(Images with bounding boxes)
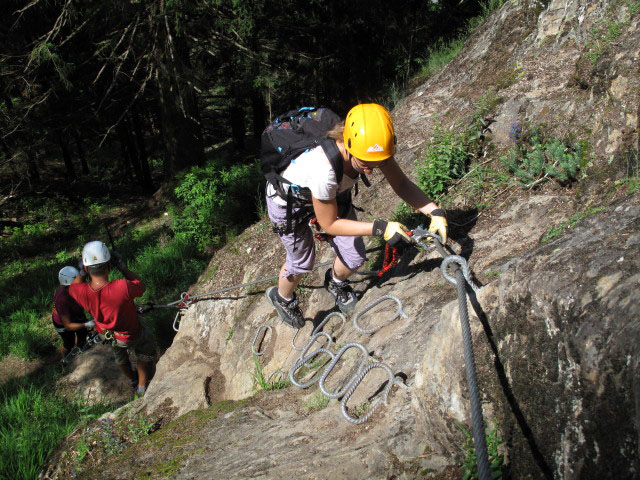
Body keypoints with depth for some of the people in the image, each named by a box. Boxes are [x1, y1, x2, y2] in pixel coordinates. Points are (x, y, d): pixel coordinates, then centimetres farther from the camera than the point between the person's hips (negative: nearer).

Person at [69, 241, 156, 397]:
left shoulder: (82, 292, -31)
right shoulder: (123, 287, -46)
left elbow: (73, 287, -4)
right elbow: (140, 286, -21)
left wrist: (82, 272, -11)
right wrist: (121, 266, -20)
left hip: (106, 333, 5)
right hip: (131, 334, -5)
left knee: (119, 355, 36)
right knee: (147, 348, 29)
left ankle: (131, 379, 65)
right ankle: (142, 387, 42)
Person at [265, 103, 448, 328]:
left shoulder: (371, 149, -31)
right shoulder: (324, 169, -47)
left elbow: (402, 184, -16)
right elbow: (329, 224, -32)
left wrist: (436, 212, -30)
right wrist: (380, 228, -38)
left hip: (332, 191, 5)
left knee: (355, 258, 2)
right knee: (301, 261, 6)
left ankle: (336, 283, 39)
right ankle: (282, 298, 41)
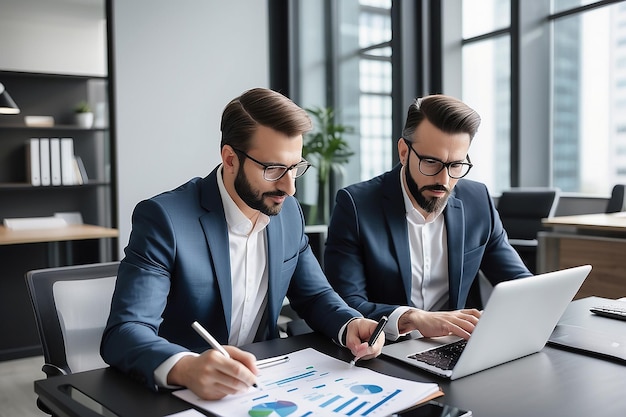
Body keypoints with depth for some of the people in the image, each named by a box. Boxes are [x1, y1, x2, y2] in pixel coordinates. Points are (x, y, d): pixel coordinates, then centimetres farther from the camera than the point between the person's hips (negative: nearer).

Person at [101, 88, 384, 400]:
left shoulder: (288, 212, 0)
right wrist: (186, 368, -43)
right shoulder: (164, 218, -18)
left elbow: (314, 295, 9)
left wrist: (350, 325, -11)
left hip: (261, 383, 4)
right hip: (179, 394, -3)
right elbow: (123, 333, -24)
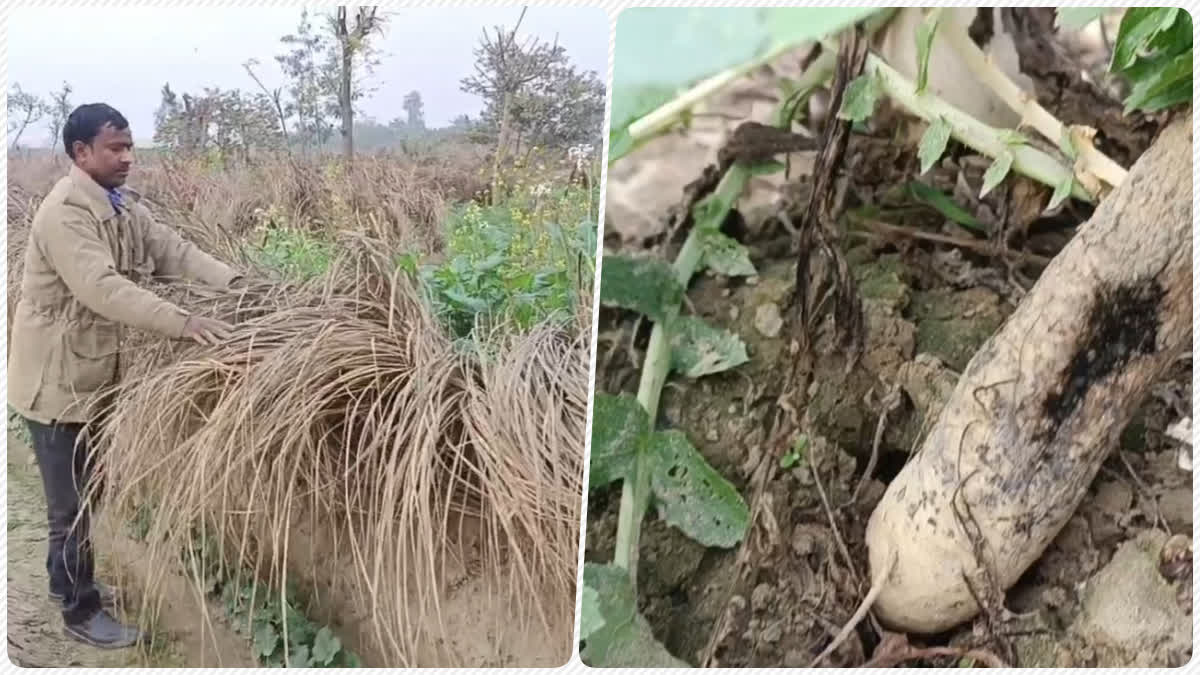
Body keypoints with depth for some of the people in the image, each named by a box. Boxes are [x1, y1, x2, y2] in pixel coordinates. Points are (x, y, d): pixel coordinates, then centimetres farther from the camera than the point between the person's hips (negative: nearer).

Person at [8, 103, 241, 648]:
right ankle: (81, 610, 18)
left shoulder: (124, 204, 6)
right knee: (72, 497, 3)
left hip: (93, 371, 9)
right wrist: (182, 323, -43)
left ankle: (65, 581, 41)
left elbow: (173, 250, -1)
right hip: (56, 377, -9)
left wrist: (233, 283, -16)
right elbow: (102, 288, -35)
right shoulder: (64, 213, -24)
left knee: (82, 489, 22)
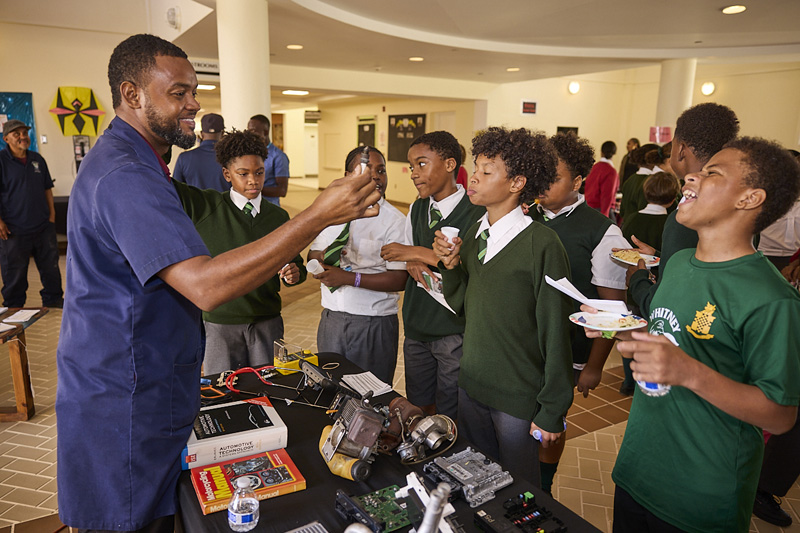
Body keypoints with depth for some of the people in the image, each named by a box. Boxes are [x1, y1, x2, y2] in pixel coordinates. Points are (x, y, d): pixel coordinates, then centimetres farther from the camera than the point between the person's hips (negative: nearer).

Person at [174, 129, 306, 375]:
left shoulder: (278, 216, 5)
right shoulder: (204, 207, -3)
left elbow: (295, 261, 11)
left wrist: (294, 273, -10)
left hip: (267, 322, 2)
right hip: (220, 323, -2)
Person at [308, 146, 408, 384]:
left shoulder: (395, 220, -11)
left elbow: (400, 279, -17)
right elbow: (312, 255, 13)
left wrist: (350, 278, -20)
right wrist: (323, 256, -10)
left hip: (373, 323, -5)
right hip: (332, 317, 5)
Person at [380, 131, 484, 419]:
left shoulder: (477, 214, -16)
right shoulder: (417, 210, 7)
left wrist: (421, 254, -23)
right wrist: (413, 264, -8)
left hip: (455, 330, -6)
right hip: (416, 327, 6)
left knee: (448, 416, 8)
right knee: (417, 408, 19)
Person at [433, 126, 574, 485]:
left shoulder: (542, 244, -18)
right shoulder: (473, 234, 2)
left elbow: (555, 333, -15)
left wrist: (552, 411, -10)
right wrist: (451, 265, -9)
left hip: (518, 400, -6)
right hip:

▶ **Task brief**
Rewrite all the records above with "shoulder" replaced by "upper arm" everywhere, leaving everything else unchanged. Leave the pictures out of your answer.

▶ **Response area**
Body keypoints with depth for some of the people in the image, each named by a box. Boxes are [x1, y1, x2, y2] in pixel coordinates. Points are (x, y, d): pixel coordinates, then centimetres farther from the camera than the point between the person's hips (negative: nearer).

Person at [69, 241, 156, 397]:
left upper arm: (82, 292, -31)
right upper arm: (123, 287, -46)
left elbow: (73, 287, -4)
right elbow: (140, 286, -21)
left wrist: (82, 272, -11)
right wrist: (121, 266, -20)
left hip: (106, 333, 5)
right hip: (131, 334, -5)
left knee: (119, 355, 36)
right knee: (147, 348, 29)
left ankle: (131, 379, 65)
right ankle: (142, 387, 42)
Person at [265, 103, 448, 328]:
left upper arm: (371, 149, -31)
right upper arm: (324, 169, -47)
left elbow: (402, 184, -16)
right elbow: (329, 224, -32)
left wrist: (436, 212, -30)
right wrist: (380, 228, -38)
left hip: (332, 191, 5)
left knee: (355, 258, 2)
right knee: (301, 261, 6)
left ankle: (336, 283, 39)
right ankle: (282, 298, 41)
Body keypoints with depth for some of the people in the image, each named by a box. Boxes are [x1, y1, x2, y2] in pixel coordinates. Points are (x, y, d): pixel coordinates, then centimetres farther from the camera than the point between the person's hips (negative: nearer).

Person at [101, 88, 384, 400]:
left upper arm: (288, 212, 0)
right wrist: (186, 368, -43)
right upper arm: (164, 218, -18)
left elbow: (314, 295, 9)
left wrist: (350, 325, -11)
left hip: (261, 383, 4)
right hip: (179, 394, -3)
right elbow: (123, 333, -24)
Body keypoints with depth for some of the people in the image, each named by a box. Boxes are [x1, y1, x2, y2] in pixel coordinates. Points are (x, y, d): pixel coordinates, then centimetres farther from the camera than the point between the person's hips (negative: nearer).

Person at [8, 103, 241, 648]:
right ankle: (81, 610, 18)
left upper arm: (124, 204, 6)
right knee: (72, 497, 3)
left hip: (93, 371, 9)
right wrist: (182, 323, -43)
left ankle: (65, 581, 41)
left elbow: (173, 250, -1)
right hip: (56, 377, -9)
left wrist: (233, 283, -16)
right elbow: (102, 288, -35)
right upper arm: (64, 213, -24)
left knee: (82, 489, 22)
Body keypoints with depth for some of the people in the image, each named by a box. Boxes are [x1, y1, x2, y2] in pixel coordinates. Points are (x, y, d): pixel coordinates, then centimetres farther from the camera than the point between the person's hips (negative: nearer).

Person at [174, 129, 306, 375]:
left upper arm: (278, 216, 5)
right upper arm: (204, 207, -3)
left elbow: (295, 261, 11)
left wrist: (294, 273, -10)
left hip: (267, 322, 2)
right hip: (220, 323, -2)
Person at [308, 146, 408, 384]:
left upper arm: (395, 220, -11)
left elbow: (400, 279, -17)
right elbow: (312, 255, 13)
left wrist: (350, 278, -20)
right wrist: (323, 256, -10)
left hip: (373, 323, -5)
right hip: (332, 317, 5)
Person at [380, 131, 484, 419]:
left upper arm: (477, 214, -16)
right upper arm: (417, 210, 7)
left wrist: (421, 254, -23)
right wrist: (413, 264, -8)
left hip: (455, 330, -6)
right hip: (416, 327, 6)
left knee: (448, 416, 8)
right knee: (417, 408, 19)
Person at [433, 126, 574, 485]:
left upper arm: (542, 244, -18)
right upper arm: (473, 234, 2)
left elbow: (555, 333, -15)
left wrist: (552, 411, -10)
right wrist: (451, 265, -9)
left hip: (518, 400, -6)
right hip:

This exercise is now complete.